Medieval Madness was re-released again in 2019, this time with 3 variants. Classic edition was similar to the original. Special edition included an upgrade display with colour animations, RGB lighting, and enhanced sound. Royal edition included all the features of the special edition and a shaker motor, side mirrors and King of Payne topper, and limited in number produced.

Attack from Mars was the second remake, released in 2017. Three variants were released, standard edition is similar to the original but with modern components. The special edition has a larger colour display, tri-colour lighting on the main saucer, upgraded sound and shaker motor. The limited edition has all the features of the special edition but with additional lighting on the mini saucers, custom topper, and additional trim options. Unlike the 2015 version of Medieval Madness, Chicago Gaming did all manufacturing at their Cicero site.

Monster Bash was the third remake, announced in 2018. Three versions were released, standard edition is similar to the original but with modern components.
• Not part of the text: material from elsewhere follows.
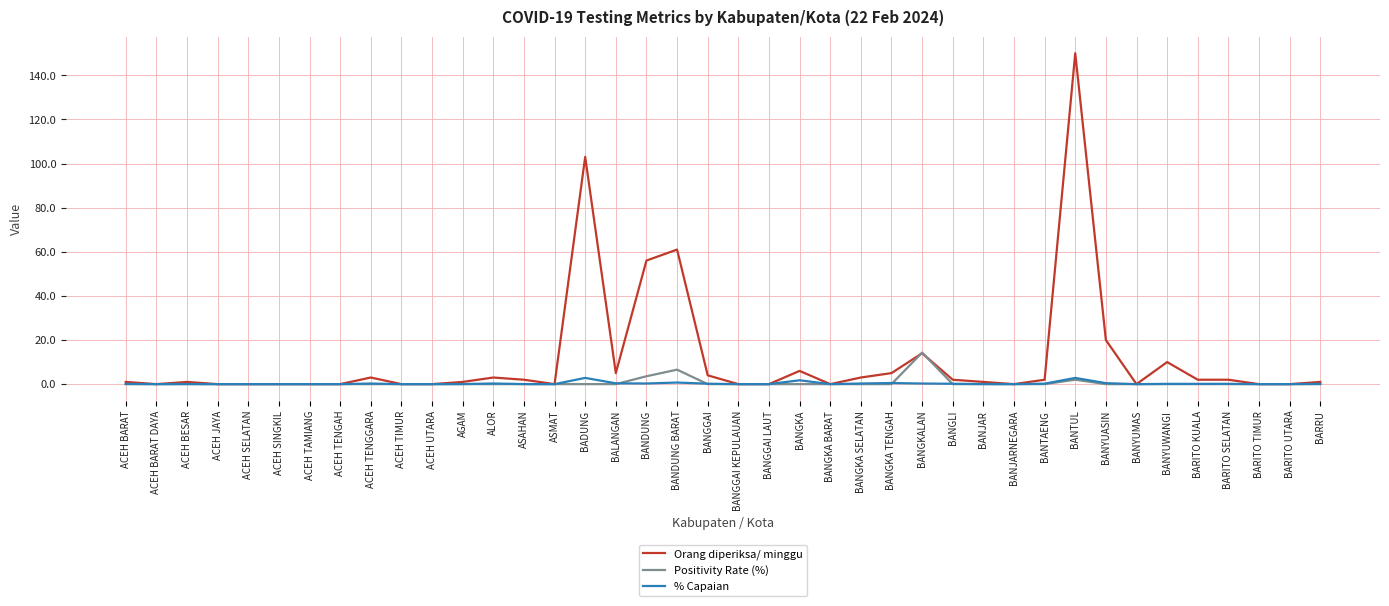

Which series has the largest range (max minus min)?

Orang diperiksa/ minggu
The special edition has a larger colour display, RGB playfield and other lighting upgrades, upgraded sound, and more detailed playfield monsters. The limited edition has all the features of the special edition but with Monsters of Rock 3D sculpted topper, shaker motor and numbered plaque; 1,250 machines of this model were released.
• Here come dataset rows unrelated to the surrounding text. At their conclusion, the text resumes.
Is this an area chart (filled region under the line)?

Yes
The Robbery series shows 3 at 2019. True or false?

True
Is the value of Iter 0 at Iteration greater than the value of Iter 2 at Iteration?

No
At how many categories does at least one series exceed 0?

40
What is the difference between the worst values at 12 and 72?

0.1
Cactus Canyon was the fourth remake, announced in 2021. Unlike the previous remakes this is based on a machine that was released by Williams, but without finished code. All versions of the remake include enhanced software with completed code and colour animations on a larger display than the original, full RGB lighting, and enhanced sound. The special edition was also available with a wild west shootout topper incorporating a mini-game. The limited edition also includes additional sculptures, art blades, and a shaker motor. This edition is limited to 1,250 machines.

Both versions of Cactus Canyon remake can be upgraded with the Lyman Sheats upgrade. This adds 10 new modes, many new animations, sounds, and music; also a physical saloon mechanism and a spinner. This was the last game Lyman Sheats worked on, and his code was finished by Josh Sharpe and Sam Zehr.

=== Pulp Fiction ===

Chicago Gaming and Play Mechanix launched their first joint collaboration with Pulp Fiction, based on the film of the same name in 2023. The game was released in two versions – the Special edition, and the Bad Mother Flipper Limited Edition with a maximum of 1,000 units including an animated topper and other upgrades. The game uses 1980s style alpha-numeric LED displays rather than a typical dot-matrix display or an LCD panel. The game features more than 250 sound samples from 19 different characters, and five music tracks featured in the film. Consistent with its 1980s style of design, the game has no ramps.

It was developed at the request of Quentin Tarantino who wanted a 1980s style Pulp Fiction machine for his home. Whilst it has the initial appearance of a 1980s machine, modern pinball technology is used, including RGB lighting and a more complex ruleset than a 1980s machine. The rules were designed by Josh Sharpe, son of Roger Sharpe.